= Short problem =
Please count the lines in the entries below that contain the string "position" and give only that number.

Stored entries:

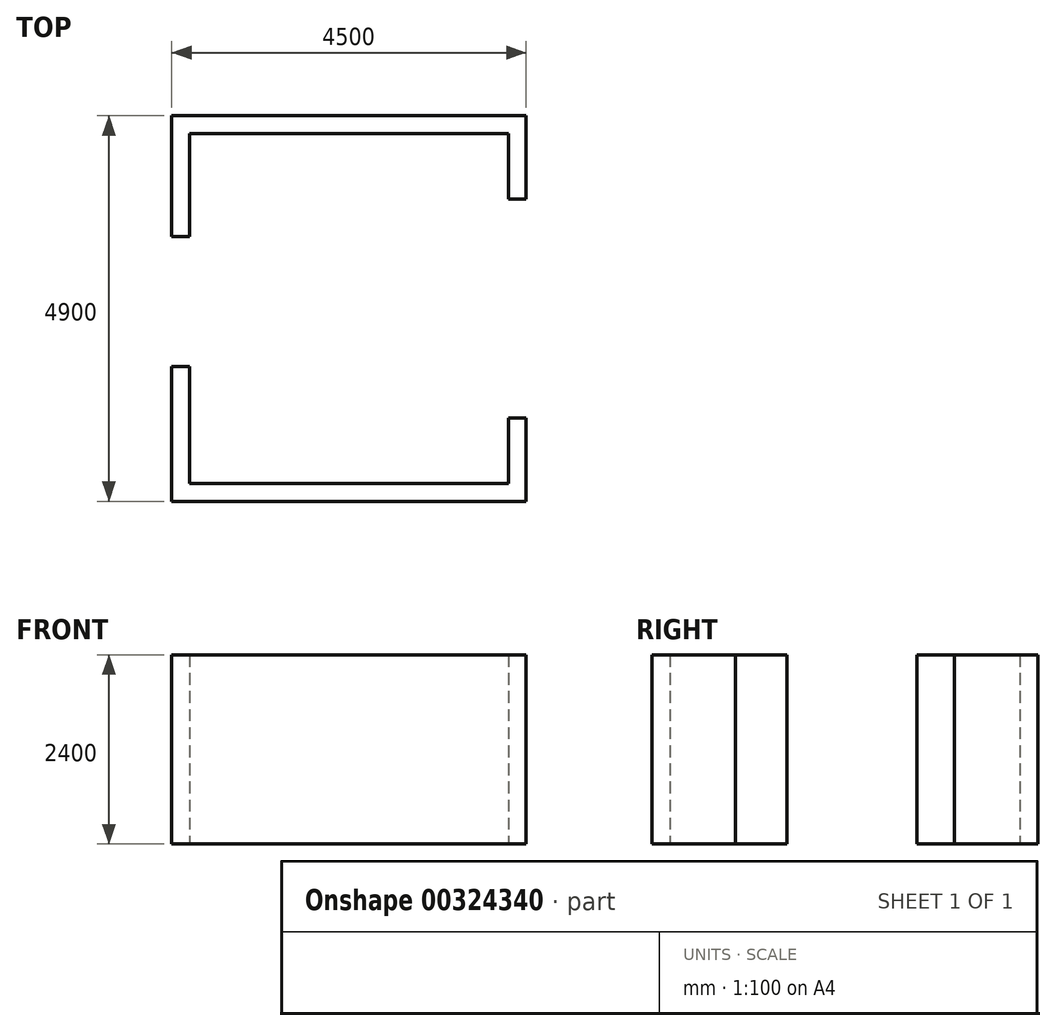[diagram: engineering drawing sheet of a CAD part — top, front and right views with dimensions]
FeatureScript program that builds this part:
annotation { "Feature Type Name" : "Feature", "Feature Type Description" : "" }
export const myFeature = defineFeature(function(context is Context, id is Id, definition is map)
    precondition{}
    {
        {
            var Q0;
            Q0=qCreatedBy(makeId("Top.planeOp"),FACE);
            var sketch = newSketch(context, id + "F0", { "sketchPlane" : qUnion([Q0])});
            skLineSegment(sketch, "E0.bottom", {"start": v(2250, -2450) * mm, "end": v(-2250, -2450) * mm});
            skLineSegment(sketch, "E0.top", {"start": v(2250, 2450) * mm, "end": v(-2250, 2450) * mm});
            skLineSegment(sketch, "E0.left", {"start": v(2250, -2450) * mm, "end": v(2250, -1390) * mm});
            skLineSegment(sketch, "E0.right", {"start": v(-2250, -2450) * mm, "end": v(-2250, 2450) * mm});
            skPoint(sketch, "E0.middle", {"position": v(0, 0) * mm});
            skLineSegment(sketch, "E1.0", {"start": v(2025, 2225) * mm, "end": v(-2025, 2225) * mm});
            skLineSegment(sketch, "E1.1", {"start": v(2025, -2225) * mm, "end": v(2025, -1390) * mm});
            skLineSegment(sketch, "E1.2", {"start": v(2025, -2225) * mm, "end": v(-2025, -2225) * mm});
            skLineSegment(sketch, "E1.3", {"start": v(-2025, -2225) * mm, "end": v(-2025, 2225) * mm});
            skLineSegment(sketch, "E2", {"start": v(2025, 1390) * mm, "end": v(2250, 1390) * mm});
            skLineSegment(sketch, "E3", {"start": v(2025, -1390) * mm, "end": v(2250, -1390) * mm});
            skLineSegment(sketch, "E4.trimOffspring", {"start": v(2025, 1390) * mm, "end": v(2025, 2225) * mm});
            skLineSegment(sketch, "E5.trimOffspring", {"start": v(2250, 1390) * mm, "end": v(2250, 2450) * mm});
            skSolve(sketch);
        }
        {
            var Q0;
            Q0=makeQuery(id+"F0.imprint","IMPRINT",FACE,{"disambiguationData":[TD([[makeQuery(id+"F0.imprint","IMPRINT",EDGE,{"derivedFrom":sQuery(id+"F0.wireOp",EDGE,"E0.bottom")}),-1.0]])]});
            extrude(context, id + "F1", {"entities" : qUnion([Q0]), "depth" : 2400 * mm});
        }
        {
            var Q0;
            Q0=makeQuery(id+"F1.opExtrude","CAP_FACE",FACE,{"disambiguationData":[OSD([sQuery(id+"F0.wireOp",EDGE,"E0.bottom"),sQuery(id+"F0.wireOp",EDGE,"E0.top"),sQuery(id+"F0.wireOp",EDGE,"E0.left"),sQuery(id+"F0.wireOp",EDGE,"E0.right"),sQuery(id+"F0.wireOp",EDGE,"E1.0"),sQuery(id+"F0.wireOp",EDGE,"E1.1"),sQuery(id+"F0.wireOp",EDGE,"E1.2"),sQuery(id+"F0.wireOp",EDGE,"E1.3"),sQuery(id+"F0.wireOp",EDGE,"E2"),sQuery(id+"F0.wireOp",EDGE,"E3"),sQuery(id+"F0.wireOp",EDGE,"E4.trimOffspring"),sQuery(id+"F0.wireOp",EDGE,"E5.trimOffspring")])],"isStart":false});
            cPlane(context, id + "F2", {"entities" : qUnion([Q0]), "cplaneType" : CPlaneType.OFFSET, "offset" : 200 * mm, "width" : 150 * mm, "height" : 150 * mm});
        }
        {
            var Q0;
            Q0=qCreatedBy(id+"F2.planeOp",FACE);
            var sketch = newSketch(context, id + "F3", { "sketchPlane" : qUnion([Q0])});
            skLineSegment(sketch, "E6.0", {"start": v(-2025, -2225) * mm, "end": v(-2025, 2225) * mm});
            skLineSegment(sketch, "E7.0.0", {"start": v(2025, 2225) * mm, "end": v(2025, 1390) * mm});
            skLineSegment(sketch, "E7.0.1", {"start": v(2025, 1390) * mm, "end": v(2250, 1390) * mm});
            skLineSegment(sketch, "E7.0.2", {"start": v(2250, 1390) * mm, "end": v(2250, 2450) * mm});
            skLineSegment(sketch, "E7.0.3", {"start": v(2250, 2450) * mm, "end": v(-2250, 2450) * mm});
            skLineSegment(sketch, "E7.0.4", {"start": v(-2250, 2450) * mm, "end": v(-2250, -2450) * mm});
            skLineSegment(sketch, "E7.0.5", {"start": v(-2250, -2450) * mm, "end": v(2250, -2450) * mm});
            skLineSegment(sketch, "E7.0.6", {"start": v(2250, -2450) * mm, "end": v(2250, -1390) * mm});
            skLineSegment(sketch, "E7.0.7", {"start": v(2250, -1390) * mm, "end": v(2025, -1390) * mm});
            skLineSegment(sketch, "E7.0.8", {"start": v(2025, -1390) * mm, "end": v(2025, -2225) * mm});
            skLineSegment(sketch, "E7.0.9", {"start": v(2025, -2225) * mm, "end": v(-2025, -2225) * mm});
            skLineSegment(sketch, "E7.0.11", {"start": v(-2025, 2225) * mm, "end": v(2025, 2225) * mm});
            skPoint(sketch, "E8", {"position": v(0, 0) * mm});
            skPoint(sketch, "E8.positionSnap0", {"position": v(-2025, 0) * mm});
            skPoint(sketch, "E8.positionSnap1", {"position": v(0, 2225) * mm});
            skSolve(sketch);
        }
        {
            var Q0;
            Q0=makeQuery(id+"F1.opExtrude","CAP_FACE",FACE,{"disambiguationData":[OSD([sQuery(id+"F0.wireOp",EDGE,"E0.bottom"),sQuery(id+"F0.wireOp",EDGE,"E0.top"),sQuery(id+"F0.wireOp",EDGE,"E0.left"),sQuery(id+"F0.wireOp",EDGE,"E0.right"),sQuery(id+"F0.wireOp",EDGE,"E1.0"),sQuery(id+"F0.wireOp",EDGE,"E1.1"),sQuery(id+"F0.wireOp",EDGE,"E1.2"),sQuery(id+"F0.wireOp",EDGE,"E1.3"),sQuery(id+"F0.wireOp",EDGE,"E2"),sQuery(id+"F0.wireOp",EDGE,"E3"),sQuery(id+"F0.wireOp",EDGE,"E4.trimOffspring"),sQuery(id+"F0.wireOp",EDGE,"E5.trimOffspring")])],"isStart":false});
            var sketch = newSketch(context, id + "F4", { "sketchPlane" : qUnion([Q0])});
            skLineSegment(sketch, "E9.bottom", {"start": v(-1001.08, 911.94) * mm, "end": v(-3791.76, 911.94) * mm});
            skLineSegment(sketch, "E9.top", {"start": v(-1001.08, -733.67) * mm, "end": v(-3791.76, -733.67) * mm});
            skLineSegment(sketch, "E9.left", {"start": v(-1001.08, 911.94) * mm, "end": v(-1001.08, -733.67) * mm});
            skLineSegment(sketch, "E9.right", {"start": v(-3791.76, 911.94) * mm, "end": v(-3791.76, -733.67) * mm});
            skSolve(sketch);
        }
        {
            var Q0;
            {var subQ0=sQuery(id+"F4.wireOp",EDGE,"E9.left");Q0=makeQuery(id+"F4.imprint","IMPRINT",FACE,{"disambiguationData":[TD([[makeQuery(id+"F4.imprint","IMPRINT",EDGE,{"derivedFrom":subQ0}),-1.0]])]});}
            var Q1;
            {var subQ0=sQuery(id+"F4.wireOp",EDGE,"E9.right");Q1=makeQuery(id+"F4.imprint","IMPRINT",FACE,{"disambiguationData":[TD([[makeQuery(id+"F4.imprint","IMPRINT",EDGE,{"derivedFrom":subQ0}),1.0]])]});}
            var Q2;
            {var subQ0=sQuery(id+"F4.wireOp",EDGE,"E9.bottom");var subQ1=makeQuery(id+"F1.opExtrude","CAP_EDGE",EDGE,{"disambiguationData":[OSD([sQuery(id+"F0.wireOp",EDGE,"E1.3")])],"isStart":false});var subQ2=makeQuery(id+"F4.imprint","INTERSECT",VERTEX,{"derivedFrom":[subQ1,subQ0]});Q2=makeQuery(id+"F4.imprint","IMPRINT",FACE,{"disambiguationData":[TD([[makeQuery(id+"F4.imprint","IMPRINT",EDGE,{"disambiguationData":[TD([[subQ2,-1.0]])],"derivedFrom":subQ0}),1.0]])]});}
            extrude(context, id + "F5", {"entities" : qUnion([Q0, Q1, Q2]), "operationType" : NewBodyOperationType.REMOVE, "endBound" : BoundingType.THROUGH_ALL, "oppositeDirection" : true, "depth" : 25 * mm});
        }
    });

= Exercise result =
4